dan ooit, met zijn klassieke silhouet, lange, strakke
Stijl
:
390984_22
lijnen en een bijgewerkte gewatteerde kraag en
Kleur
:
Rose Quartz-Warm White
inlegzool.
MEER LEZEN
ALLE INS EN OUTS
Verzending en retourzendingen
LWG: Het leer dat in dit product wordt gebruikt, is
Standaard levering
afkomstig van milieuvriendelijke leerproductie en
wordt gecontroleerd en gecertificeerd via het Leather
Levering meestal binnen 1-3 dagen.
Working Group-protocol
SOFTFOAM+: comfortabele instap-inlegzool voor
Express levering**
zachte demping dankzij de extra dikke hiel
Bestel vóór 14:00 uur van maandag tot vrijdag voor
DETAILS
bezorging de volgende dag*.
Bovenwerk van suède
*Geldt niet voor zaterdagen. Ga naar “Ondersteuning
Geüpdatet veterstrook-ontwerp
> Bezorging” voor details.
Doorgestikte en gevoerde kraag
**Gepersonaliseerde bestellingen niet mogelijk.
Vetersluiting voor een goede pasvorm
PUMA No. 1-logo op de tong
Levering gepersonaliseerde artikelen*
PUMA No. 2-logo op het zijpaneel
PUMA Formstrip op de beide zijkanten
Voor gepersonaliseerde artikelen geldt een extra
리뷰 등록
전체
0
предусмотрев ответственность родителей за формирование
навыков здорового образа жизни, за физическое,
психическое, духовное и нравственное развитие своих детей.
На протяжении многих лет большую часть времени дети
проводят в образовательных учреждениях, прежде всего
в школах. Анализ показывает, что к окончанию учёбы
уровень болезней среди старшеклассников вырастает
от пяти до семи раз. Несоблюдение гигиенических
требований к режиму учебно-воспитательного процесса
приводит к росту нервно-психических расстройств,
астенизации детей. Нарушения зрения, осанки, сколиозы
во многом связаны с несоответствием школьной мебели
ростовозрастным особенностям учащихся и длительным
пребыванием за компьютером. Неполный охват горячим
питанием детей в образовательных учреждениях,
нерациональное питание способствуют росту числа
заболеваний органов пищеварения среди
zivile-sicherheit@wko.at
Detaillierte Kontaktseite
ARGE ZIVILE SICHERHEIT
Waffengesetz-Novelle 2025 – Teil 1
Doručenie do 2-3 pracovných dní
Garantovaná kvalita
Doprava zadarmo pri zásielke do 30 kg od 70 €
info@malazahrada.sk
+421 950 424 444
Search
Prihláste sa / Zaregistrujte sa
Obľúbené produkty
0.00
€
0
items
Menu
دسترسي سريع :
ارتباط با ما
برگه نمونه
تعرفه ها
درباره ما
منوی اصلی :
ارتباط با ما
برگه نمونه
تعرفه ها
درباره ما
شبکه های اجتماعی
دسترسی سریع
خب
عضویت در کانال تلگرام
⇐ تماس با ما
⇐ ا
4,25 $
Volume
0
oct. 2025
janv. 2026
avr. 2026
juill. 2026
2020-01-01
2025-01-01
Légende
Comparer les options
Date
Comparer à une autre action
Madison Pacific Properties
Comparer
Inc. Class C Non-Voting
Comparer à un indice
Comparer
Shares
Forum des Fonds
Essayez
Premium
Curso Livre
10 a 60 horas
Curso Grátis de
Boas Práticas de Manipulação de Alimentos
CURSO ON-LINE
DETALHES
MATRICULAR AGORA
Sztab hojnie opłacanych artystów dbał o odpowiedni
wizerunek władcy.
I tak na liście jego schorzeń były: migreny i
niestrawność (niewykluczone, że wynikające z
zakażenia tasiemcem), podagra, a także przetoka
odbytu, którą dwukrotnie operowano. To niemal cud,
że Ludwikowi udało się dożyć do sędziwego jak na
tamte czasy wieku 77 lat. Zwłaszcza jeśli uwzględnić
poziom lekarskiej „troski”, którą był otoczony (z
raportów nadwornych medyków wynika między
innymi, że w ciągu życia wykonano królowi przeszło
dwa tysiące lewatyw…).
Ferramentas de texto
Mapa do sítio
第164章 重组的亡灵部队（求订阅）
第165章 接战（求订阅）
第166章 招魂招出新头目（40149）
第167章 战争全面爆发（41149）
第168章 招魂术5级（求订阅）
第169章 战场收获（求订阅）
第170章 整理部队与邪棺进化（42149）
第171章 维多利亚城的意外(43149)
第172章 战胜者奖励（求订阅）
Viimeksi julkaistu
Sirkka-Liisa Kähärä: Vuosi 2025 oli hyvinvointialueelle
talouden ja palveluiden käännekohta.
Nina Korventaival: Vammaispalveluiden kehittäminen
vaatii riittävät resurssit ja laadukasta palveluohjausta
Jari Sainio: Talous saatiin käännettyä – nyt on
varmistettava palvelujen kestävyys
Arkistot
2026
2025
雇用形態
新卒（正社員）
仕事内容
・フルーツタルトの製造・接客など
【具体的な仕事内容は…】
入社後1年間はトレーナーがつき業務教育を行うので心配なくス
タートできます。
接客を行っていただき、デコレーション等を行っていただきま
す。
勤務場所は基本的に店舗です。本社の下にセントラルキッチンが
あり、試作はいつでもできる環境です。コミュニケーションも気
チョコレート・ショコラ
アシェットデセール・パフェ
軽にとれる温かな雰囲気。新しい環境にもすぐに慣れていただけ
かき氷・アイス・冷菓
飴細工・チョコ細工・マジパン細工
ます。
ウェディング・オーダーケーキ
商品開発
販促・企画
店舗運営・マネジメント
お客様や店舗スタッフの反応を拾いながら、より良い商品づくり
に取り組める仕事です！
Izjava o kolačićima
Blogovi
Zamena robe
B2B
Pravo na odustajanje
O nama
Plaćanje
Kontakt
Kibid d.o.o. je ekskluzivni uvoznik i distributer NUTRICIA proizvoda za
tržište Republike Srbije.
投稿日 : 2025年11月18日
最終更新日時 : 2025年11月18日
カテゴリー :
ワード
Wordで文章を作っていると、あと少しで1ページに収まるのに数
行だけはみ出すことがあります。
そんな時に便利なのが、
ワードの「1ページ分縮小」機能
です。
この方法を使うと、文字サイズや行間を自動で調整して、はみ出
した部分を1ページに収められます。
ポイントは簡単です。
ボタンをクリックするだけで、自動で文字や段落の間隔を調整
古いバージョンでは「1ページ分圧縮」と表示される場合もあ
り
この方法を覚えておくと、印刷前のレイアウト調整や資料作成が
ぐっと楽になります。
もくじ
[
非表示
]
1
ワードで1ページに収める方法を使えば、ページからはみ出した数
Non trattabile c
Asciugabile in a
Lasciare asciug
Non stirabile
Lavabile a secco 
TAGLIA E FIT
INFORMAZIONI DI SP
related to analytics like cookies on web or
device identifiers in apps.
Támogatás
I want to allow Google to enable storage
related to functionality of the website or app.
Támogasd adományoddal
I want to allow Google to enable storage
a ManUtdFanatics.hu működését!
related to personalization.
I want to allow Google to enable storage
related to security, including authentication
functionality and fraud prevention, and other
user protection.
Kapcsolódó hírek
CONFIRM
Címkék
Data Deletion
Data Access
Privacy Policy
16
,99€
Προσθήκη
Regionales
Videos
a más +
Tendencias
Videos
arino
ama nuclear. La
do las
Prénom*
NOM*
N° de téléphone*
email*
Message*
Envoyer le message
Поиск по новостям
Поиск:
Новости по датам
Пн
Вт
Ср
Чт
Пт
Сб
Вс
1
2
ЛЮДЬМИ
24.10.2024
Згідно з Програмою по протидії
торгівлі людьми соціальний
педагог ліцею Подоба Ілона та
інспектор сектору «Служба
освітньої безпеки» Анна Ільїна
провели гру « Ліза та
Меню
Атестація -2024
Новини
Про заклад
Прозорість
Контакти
******
[Exercise]:
After reading the data above, return it verbatim in full.

[Task response]:
dan ooit, met zijn klassieke silhouet, lange, strakke
Stijl
:
390984_22
lijnen en een bijgewerkte gewatteerde kraag en
Kleur
:
Rose Quartz-Warm White
inlegzool.
MEER LEZEN
ALLE INS EN OUTS
Verzending en retourzendingen
LWG: Het leer dat in dit product wordt gebruikt, is
Standaard levering
afkomstig van milieuvriendelijke leerproductie en
wordt gecontroleerd en gecertificeerd via het Leather
Levering meestal binnen 1-3 dagen.
Working Group-protocol
SOFTFOAM+: comfortabele instap-inlegzool voor
Express levering**
zachte demping dankzij de extra dikke hiel
Bestel vóór 14:00 uur van maandag tot vrijdag voor
DETAILS
bezorging de volgende dag*.
Bovenwerk van suède
*Geldt niet voor zaterdagen. Ga naar “Ondersteuning
Geüpdatet veterstrook-ontwerp
> Bezorging” voor details.
Doorgestikte en gevoerde kraag
**Gepersonaliseerde bestellingen niet mogelijk.
Vetersluiting voor een goede pasvorm
PUMA No. 1-logo op de tong
Levering gepersonaliseerde artikelen*
PUMA No. 2-logo op het zijpaneel
PUMA Formstrip op de beide zijkanten
Voor gepersonaliseerde artikelen geldt een extra
리뷰 등록
전체
0
предусмотрев ответственность родителей за формирование
навыков здорового образа жизни, за физическое,
психическое, духовное и нравственное развитие своих детей.
На протяжении многих лет большую часть времени дети
проводят в образовательных учреждениях, прежде всего
в школах. Анализ показывает, что к окончанию учёбы
уровень болезней среди старшеклассников вырастает
от пяти до семи раз. Несоблюдение гигиенических
требований к режиму учебно-воспитательного процесса
приводит к росту нервно-психических расстройств,
астенизации детей. Нарушения зрения, осанки, сколиозы
во многом связаны с несоответствием школьной мебели
ростовозрастным особенностям учащихся и длительным
пребыванием за компьютером. Неполный охват горячим
питанием детей в образовательных учреждениях,
нерациональное питание способствуют росту числа
заболеваний органов пищеварения среди
zivile-sicherheit@wko.at
Detaillierte Kontaktseite
ARGE ZIVILE SICHERHEIT
Waffengesetz-Novelle 2025 – Teil 1
Doručenie do 2-3 pracovných dní
Garantovaná kvalita
Doprava zadarmo pri zásielke do 30 kg od 70 €
info@malazahrada.sk
+421 950 424 444
Search
Prihláste sa / Zaregistrujte sa
Obľúbené produkty
0.00
€
0
items
Menu
دسترسي سريع :
ارتباط با ما
برگه نمونه
تعرفه ها
درباره ما
منوی اصلی :
ارتباط با ما
برگه نمونه
تعرفه ها
درباره ما
شبکه های اجتماعی
دسترسی سریع
خب
عضویت در کانال تلگرام
⇐ تماس با ما
⇐ ا
4,25 $
Volume
0
oct. 2025
janv. 2026
avr. 2026
juill. 2026
2020-01-01
2025-01-01
Légende
Comparer les options
Date
Comparer à une autre action
Madison Pacific Properties
Comparer
Inc. Class C Non-Voting
Comparer à un indice
Comparer
Shares
Forum des Fonds
Essayez
Premium
Curso Livre
10 a 60 horas
Curso Grátis de
Boas Práticas de Manipulação de Alimentos
CURSO ON-LINE
DETALHES
MATRICULAR AGORA
Sztab hojnie opłacanych artystów dbał o odpowiedni
wizerunek władcy.
I tak na liście jego schorzeń były: migreny i
niestrawność (niewykluczone, że wynikające z
zakażenia tasiemcem), podagra, a także przetoka
odbytu, którą dwukrotnie operowano. To niemal cud,
że Ludwikowi udało się dożyć do sędziwego jak na
tamte czasy wieku 77 lat. Zwłaszcza jeśli uwzględnić
poziom lekarskiej „troski”, którą był otoczony (z
raportów nadwornych medyków wynika między
innymi, że w ciągu życia wykonano królowi przeszło
dwa tysiące lewatyw…).
Ferramentas de texto
Mapa do sítio
第164章 重组的亡灵部队（求订阅）
第165章 接战（求订阅）
第166章 招魂招出新头目（40149）
第167章 战争全面爆发（41149）
第168章 招魂术5级（求订阅）
第169章 战场收获（求订阅）
第170章 整理部队与邪棺进化（42149）
第171章 维多利亚城的意外(43149)
第172章 战胜者奖励（求订阅）
Viimeksi julkaistu
Sirkka-Liisa Kähärä: Vuosi 2025 oli hyvinvointialueelle
talouden ja palveluiden käännekohta.
Nina Korventaival: Vammaispalveluiden kehittäminen
vaatii riittävät resurssit ja laadukasta palveluohjausta
Jari Sainio: Talous saatiin käännettyä – nyt on
varmistettava palvelujen kestävyys
Arkistot
2026
2025
雇用形態
新卒（正社員）
仕事内容
・フルーツタルトの製造・接客など
【具体的な仕事内容は…】
入社後1年間はトレーナーがつき業務教育を行うので心配なくス
タートできます。
接客を行っていただき、デコレーション等を行っていただきま
す。
勤務場所は基本的に店舗です。本社の下にセントラルキッチンが
あり、試作はいつでもできる環境です。コミュニケーションも気
チョコレート・ショコラ
アシェットデセール・パフェ
軽にとれる温かな雰囲気。新しい環境にもすぐに慣れていただけ
かき氷・アイス・冷菓
飴細工・チョコ細工・マジパン細工
ます。
ウェディング・オーダーケーキ
商品開発
販促・企画
店舗運営・マネジメント
お客様や店舗スタッフの反応を拾いながら、より良い商品づくり
に取り組める仕事です！
Izjava o kolačićima
Blogovi
Zamena robe
B2B
Pravo na odustajanje
O nama
Plaćanje
Kontakt
Kibid d.o.o. je ekskluzivni uvoznik i distributer NUTRICIA proizvoda za
tržište Republike Srbije.
投稿日 : 2025年11月18日
最終更新日時 : 2025年11月18日
カテゴリー :
ワード
Wordで文章を作っていると、あと少しで1ページに収まるのに数
行だけはみ出すことがあります。
そんな時に便利なのが、
ワードの「1ページ分縮小」機能
です。
この方法を使うと、文字サイズや行間を自動で調整して、はみ出
した部分を1ページに収められます。
ポイントは簡単です。
ボタンをクリックするだけで、自動で文字や段落の間隔を調整
古いバージョンでは「1ページ分圧縮」と表示される場合もあ
り
この方法を覚えておくと、印刷前のレイアウト調整や資料作成が
ぐっと楽になります。
もくじ
[
非表示
]
1
ワードで1ページに収める方法を使えば、ページからはみ出した数
Non trattabile c
Asciugabile in a
Lasciare asciug
Non stirabile
Lavabile a secco 
TAGLIA E FIT
INFORMAZIONI DI SP
related to analytics like cookies on web or
device identifiers in apps.
Támogatás
I want to allow Google to enable storage
related to functionality of the website or app.
Támogasd adományoddal
I want to allow Google to enable storage
a ManUtdFanatics.hu működését!
related to personalization.
I want to allow Google to enable storage
related to security, including authentication
functionality and fraud prevention, and other
user protection.
Kapcsolódó hírek
CONFIRM
Címkék
Data Deletion
Data Access
Privacy Policy
16
,99€
Προσθήκη
Regionales
Videos
a más +
Tendencias
Videos
arino
ama nuclear. La
do las
Prénom*
NOM*
N° de téléphone*
email*
Message*
Envoyer le message
Поиск по новостям
Поиск:
Новости по датам
Пн
Вт
Ср
Чт
Пт
Сб
Вс
1
2
ЛЮДЬМИ
24.10.2024
Згідно з Програмою по протидії
торгівлі людьми соціальний
педагог ліцею Подоба Ілона та
інспектор сектору «Служба
освітньої безпеки» Анна Ільїна
провели гру « Ліза та
Меню
Атестація -2024
Новини
Про заклад
Прозорість
Контакти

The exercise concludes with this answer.